Depuis dix ans, la Pass soigne les plus démunis

La permanence d'accès aux soins de santé (Pass) célèbre le 22 février 2010 ses dix ans d'action médico-sociale au service des plus démunis.

La permanence d’accès aux soins de santé (Pass) célèbre le 22 février 2010 ses dix ans d’action médico-sociale au service des plus démunis.

La loi d’orientation du 29 juillet 1998 relative à la lutte contre les exclusions, définissant l’accès aux soins des personnes les plus démunies comme objectif prioritaire, prévoit l’installation de permanences d’accès aux soins de santé (Pass) dans les hôpitaux.

À Nantes, dès 1998, un groupe de travail pluridisciplinaire
travaille à cette mise en place pour : permettre une meilleure identification des situations de précarité; favoriser l’accès aux droits; faciliter l’accès aux médicaments; instaurer une consultation médico-sociale à visée généraliste; développer un réseau entre professionnels de santé et du social ; informer et former les personnels aux problèmes de la précarité.

En novembre 1999 ouvre la consultation médico-sociale, rapidement baptisée consultation Jean-Guillon (médecin humaniste et ancien professeur d’endocrinologie), d’abord à
l’hôtel-Dieu puis, depuis octobre 2005, dans le bâtiment Tourville. L’équipe réunit des infirmières, une aide-soignante, une secrétaire, des assistantes sociales, un interne en médecine générale et des médecins généralistes, dont le Dr Adeline Scanvion (PH) et des praticiens attachés. Le partage rapide d’information entre ces
professionnels est un atout pour la qualité de la prise en charge des consultants.

En dehors des étrangers ayant un visa touristique, toute personne malade confrontée à un obstacle dans l’accès aux soins peut s’adresser à la consultation Pass qui n’assure qu’un suivi médico-social transitoire ; les consultants sont à terme réorientés auprès de médecins généralistes
libéraux de ville.

Ce service est indispensable. Sans la Pass, des personnes renonceraient aux soins ou auraient un recours inadéquat au service des urgences. Les assistantes sociales Pass interviennent aussi au centre de soins dentaires et en pédiatrie. Le service est en relation avec les nombreuses unités au contact de patients en situation de précarité
sociale. « Le dépistage, l’orientation, et les soins aux personnes précarisées doivent être une préoccupation au sein de chaque pôle de notre établissement », souligne le Dr Christian Agard, médecin référent qui coordonne le dispositif avec Thomas Roux, directeur administratif, Elisabeth Charriau, cadre socio-éducatif et Marie-Hélène Gouraud, cadre soignant.
Un comité de pilotage assure le suivi régulier de notre Pass, labellisée « référente Pays de la Loire » et chargée de créer une dynamique entre les permanences d’accès aux soins de la région sous l’impulsion du DrAdeline Scanvion.

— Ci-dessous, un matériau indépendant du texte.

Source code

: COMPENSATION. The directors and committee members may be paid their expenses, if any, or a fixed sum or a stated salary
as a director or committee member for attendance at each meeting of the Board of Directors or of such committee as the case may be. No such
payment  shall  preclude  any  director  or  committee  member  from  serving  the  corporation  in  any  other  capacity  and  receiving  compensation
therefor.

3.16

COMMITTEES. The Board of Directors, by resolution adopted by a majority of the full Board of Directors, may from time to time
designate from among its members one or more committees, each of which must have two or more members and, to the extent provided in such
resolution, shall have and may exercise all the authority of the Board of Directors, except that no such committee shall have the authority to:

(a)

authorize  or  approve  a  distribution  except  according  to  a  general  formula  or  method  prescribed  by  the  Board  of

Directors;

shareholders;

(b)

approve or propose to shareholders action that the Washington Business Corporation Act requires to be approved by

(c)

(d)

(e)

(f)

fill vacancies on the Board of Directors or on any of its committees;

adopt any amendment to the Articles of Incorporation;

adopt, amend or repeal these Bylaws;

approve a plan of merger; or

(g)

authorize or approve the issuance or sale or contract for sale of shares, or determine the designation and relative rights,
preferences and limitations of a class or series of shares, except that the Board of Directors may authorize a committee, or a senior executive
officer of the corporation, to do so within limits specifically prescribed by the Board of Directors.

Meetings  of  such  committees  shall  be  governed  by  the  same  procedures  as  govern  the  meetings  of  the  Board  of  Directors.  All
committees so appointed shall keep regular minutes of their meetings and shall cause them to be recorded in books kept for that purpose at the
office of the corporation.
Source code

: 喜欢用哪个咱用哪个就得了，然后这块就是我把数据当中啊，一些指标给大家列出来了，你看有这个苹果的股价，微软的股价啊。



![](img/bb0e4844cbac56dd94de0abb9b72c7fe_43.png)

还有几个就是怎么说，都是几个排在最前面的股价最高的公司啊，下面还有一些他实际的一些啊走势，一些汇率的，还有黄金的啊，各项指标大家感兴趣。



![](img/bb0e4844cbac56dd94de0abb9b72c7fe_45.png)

La permanence d’accès aux soins de santé (Pass) célèbre ses dix ans d’action médico-sociale au service des plus
démunis. À cette occasion, l’équipe organise une journée
porte-ouverte le mardi 22 février 2011, de 9h à 17h, au 1er
étage du bâtiment Tourville (5 rue du Pr Yves-Bocquien) et un colloque « santé/précarité » le même jour à partir de 18h, en présence du Dr Suzanne Tartière, directeur médical du Samu social à Paris et du Dr Xavier Emmanuelli, fondateur du Samu social, président du Samu social de Paris, président du haut comité pour le logement des personnes défavorisées.

En chiffres
L’activité de la Pass est régulièrement évaluée. En 2009, les principaux motifs médicaux de recours étaient :
pathologie infectieuse(18%), gynécologie, gastro-entérologie (8,5 %), bilan, suivi et renouvellement de
traitement (8,1%), rhumatologie (7,5 %), cardiologie (6,1 %), psychiatrie (6 % ), dermatologie 5,6%.
Entre 2000 et 2009, le nombre d’accueils est passé de 2500 à 8500, les consultations médicales de 2200 à 4000 et les
entretiens sociaux de 1300 à 2200. Chaque année, 1000 personnes fréquentent pour la première fois la consultation Jean-Guillon.
Pour 80% des consultants, l’obstacle aux soins est l’absence de couverture sociale.
La population des consultants (âge moyen : 30 ans) est hétérogène : étrangers (75% des cas, non francophones dans
plus d’un cas sur deux, provenant d’Europe de l’Est, du Caucase, d’Afrique noire ou du Maghreb) ou Français en situation de précarité.